It has always been believed that global mobility is positive for talent retention. A 2018 survey by Allianz Care stated that 70% of organizations believe that “offering expat assignments increases staff loyalty”.
It is also frequently mentioned that millennials, more than any previous working generation, expect global mobility to be part of their career. So it is natural for organizations to look to their global mobility department as having a key role in the nurturing of their brightest young talent.
Global mobility professionals, however, should be careful about leaping to such conclusions – and perhaps take steps to ensure it doesn’t in fact have the opposite effect.
How priorities shift before & after assignments
Michael Dickmann, professor of international human resource management at Cranfield University, quotes recent research that suggests that expat priorities change over time.
When assignees were asked for their main reasons for relocating, they mainly cited the opportunity to develop themselves, rather than to earn more money. However, when returning expats were similarly canvassed, they showed a different set of priorities, putting emphasis on their marketability to competitor organisations.
Dickmann concluded: “It seems that money is more important on returning than when going overseas.”
A life-changing professional experience
We have commented before on how global assignments have a lasting effect on individuals. They experience new sights, new sounds, they meet new people, they broaden their horizons. In so doing, expats grow and mature. In principle, this is a positive thing for organizations who want to develop and improve their best people.
Dickman’s comments confirm our fears that global assignments may work against our talent retention strategies. What’s the point of sending people abroad if it turns them into people who are more difficult to retain?
Global mobility’s answer?
Faced with research like this, global mobility departments need to manage these changing priorities. Most obviously, there are two solutions:
- Improve the expat experience
A well-managed, problem-free assignment will enhance your “employer brand” – and thus encourage returning assignees to believe that their current employers are better than anyone else. This can include anything from an appropriate and well-administered financial package to using the right partners to ensure the physical relocation (the use of FAIM-accredited movers might help).

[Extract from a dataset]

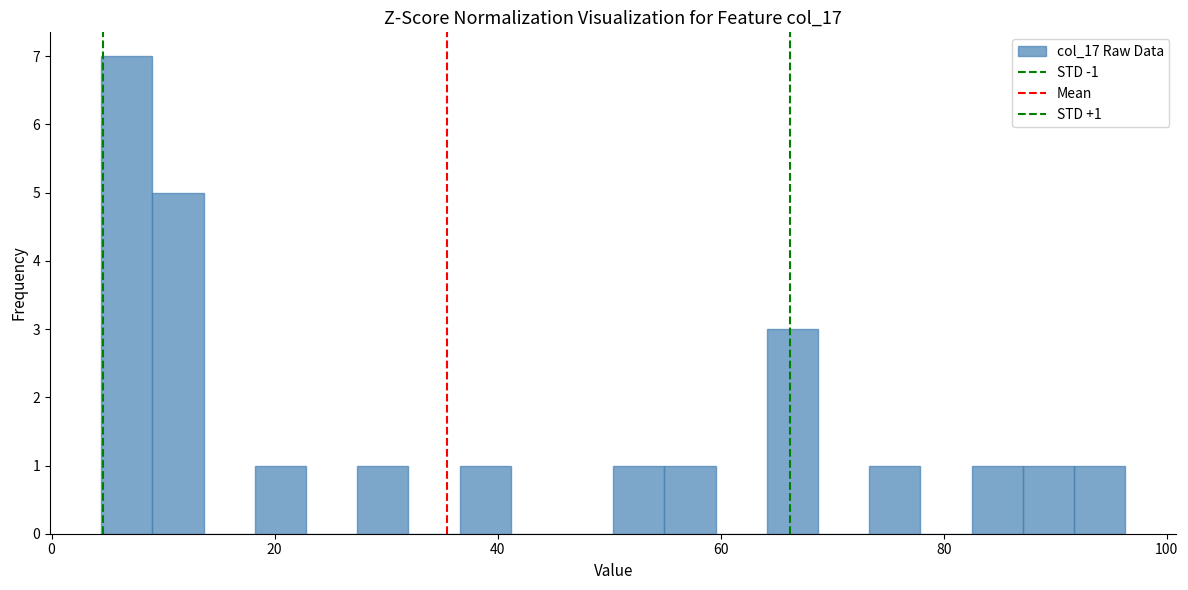

Read against the x-axis, roughly where is the centre of the tallest bar?

6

- Take steps to reduce repatriation problems
We have addressed this phenomenon in greater detail elsewhere, but it chiefly involves better communication, planning and expectation management throughout the duration of the assignment – not just the weeks leading up to repatriation.
A better experience leads to better figures
Better experiences can in fact create a virtuous circle, where increased assignment success rates (combined, of course, with loyalty upon repatriation) leads to greater investment in global mobility. But only if we are all aware of the pitfalls and work to avoid them.